Specific implementation
First, load the document . Here we take o1-preview-system-card-20240917.pdf released by openai as an example:
from llama_index.core import SimpleDirectoryReader
document = SimpleDirectoryReader(input_files= "./data/o1-preview-system-card-20240917.pdf" ).load_data()
Slice the document and generatenodes
from llama_index.core.node_parser import SentenceSpitter
# Use SentenceSplitter to split documents into nodes
splitter = SentenceSplitter(chunk_size= 1024 )
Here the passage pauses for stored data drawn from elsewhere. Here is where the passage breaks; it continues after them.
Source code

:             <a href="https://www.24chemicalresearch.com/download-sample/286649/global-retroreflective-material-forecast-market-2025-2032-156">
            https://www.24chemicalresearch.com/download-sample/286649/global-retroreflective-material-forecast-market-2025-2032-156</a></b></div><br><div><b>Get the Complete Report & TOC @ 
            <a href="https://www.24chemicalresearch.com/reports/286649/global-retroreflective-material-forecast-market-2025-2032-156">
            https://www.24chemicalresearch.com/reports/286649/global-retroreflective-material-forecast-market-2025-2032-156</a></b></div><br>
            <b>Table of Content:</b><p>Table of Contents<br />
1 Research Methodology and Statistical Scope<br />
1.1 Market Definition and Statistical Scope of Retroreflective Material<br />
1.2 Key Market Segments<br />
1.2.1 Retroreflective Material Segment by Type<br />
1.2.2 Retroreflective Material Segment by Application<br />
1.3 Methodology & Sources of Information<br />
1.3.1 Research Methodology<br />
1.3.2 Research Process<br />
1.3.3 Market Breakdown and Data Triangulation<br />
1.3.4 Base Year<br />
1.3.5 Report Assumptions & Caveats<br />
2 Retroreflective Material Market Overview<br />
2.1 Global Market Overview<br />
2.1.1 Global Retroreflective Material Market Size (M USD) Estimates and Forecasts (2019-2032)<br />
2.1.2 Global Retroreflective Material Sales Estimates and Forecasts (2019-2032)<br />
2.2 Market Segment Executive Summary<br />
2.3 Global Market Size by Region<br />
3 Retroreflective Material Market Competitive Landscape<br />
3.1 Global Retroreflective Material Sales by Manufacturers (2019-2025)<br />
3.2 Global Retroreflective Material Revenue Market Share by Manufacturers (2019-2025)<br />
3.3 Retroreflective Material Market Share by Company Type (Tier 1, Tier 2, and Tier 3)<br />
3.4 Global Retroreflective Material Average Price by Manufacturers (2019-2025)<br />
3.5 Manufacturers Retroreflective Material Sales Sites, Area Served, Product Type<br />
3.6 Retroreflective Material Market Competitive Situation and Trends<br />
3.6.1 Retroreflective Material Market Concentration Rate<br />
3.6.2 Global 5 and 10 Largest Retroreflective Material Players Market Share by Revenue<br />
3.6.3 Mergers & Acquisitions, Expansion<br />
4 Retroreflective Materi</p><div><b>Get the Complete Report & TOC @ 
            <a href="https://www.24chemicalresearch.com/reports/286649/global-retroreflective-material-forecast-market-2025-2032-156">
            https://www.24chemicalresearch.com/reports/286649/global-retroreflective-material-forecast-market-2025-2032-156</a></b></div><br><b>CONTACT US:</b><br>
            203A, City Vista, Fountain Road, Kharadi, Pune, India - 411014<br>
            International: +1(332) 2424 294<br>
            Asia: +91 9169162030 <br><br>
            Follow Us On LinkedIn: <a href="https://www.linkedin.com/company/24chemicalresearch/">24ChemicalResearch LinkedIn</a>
nodes = splitter.get_nodes_from_documents(documents)
set updeepseek
andembedding
becausedeepseek
supportopenai
The calling method of the large model can bellama_index
Use inOpenAILike
Class to connect, see the code for specific methods:
from llama_index.llms.openai_like import OpenAILike
from llama_index.embeddings.huggingface import HuggingFaceEmbedding
Settings.embed_model = HuggingFaceEmbedding(
model_name= "BAAI/bge-large-zh"
) # Use Hugging Face's embedding model
Settings.llm = OpenAILike(
model = "deepseek-chat" ,
api_base= "https://api.deepseek.com" ,
api_key = "****" ,
is_chat_model = True
)
Creating indexes and query engines
SummaryIndex
The principle is to arrange all nodes in the form of a list, and when querying, all nodes will be sent to llm;and VectorStoreIndex
, it searches according to vector similarity and returns the top_k fragments.
# Create SummaryIndex and VectorStoreIndex
summary_index = SummaryIndex(nodes, show_progress= True )
vector_index = VectorStoreIndex(nodes)
# Create a query engine
summary_query_engine = summary_index.as_query_engine(response_mode= "simple_summarize" )
vector_query_engine = vector_index.as_query_engine(similarity_top_k= 2 )
# Create QueryEngineTool
summary_tool = QueryEngineTool.from_defaults(
query_engine=summary_query_engine,
description= "can be used to summarize the article" ,
)
vector_tool = QueryEngineTool.from_defaults(
query_engine=vector_query_engine,
description= "Can be used to retrieve specific information in the article" ,
)
The most critical step is to create a routing query engine
query_engine = RouterQueryEngine(
selector=LLMSingleSelector.from_defaults(),
query_engine_tools=[summary_tool, vector_tool],
verbose= True ,
)
Verification
response = query_engine.query( "What is the main content of the article?" )
response = query_engine.query("What is the main content of the article")
Summarize
This paper mainly uses the routing query engine and retrieval library tollama_index
anddeepseek
A solution for implementing multiple knowledge sources has been implemented.
The results also show that VectorStoreIndex
Can handle details better.SummaryIndex
It can handle generalization problems better, and we can enrich it later.RouterQueryEngine
configuration to enrich the functions of the RAG system.